PAGE EXTRACT –
- - - -

5 cool science experiments for kids that use nothing but water
Not only are we currently around halfway through the summer holidays, but parents across the country will have been spending far more time with their kids lately as a result of the coronavirus lockdown that arose in March.
For many parents, it’s been a priority to maintain some semblance of education while schools are closed and there’s only so much attention kids will pay to textbooks, particularly if it’s sunny outside and they’re not in school anyway.
When it comes to English and Maths, we can’t help you, but the great thing about science is that it’s all around us all the time. It’s even in the water we pour from our taps.
Indeed, there are quite a few simple and exciting experiments that you can show off to your kids with some humble old H2O.
Best of all, they are more likely to learn something if they are having fun. And what could be more fun than a science experiment?
So, here are 5 simple experiments that show off the properties of water in unique and interesting ways.
The pencil bending trick
Simply place a pen or a pencil in a glass of water that’s around two thirds full and tip the pencil to one side.
You’ll notice that the pencil appears bent and this is because light bends when it passes through substances of differing densities.
In this case, the light is passing through the air and then the water and because the water is denser, the light rays are bent in the glass.
Once again all you’ll need here is a glass of water, but you’ll also need a piece of paper and to ensure that you have a source of sunlight. Put the glass in direct sunlight and hold the paper below the glass.
If you angle it just right then the light going through the glass will be refracted into its separate colours which are otherwise known as a rainbow.

- - - -

SUPPLIED MATERIAL –
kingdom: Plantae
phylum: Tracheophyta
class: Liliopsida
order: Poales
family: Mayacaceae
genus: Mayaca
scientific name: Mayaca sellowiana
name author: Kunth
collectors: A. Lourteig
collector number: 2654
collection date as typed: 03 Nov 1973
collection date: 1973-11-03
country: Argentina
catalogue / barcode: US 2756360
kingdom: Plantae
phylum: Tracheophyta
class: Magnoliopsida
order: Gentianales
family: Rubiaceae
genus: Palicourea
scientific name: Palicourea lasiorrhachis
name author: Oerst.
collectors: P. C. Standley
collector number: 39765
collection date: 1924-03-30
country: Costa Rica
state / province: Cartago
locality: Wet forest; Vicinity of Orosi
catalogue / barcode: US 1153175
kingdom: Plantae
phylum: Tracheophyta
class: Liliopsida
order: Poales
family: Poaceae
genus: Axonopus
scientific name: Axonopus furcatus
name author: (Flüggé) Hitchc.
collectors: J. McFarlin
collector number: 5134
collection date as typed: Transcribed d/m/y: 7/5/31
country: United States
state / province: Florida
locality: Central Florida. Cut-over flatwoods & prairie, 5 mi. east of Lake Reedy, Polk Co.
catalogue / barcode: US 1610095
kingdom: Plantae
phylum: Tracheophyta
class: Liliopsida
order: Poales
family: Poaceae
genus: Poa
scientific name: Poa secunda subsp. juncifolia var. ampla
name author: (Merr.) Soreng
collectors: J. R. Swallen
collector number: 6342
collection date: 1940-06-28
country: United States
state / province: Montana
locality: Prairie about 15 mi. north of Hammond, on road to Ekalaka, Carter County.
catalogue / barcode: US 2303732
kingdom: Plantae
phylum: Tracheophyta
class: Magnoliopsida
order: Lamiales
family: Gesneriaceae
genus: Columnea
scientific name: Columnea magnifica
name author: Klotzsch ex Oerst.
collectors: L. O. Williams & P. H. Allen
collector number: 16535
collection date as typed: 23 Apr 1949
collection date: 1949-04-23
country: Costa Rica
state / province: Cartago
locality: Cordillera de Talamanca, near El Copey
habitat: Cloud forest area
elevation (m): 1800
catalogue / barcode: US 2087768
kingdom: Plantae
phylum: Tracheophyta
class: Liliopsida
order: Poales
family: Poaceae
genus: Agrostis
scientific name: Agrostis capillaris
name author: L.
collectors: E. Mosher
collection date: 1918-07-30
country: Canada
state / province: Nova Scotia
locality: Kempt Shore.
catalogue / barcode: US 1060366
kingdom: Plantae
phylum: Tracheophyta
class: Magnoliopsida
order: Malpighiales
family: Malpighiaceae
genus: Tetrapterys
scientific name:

- - - -

STUDY QUESTIONS –
[1] List every school subject that the water experiments article mentions by name.
[2] In the water experiments article, substitute "jar" for "glass" and write out the passage from "In this case, the" up to and including "as a rainbow.".
[3] According to the water experiments article, how full should the glass be for the pencil bending trick?

EXERCISE SOLUTIONS –
[1] English, Maths, science

[2]
In this case, the light is passing through the air and then the water and because the water is denser, the light rays are bent in the jar.
Once again all you’ll need here is a jar of water, but you’ll also need a piece of paper and to ensure that you have a source of sunlight. Put the jar in direct sunlight and hold the paper below the jar.
If you angle it just right then the light going through the jar will be refracted into its separate colours which are otherwise known as a rainbow.

[3] Around two thirds full.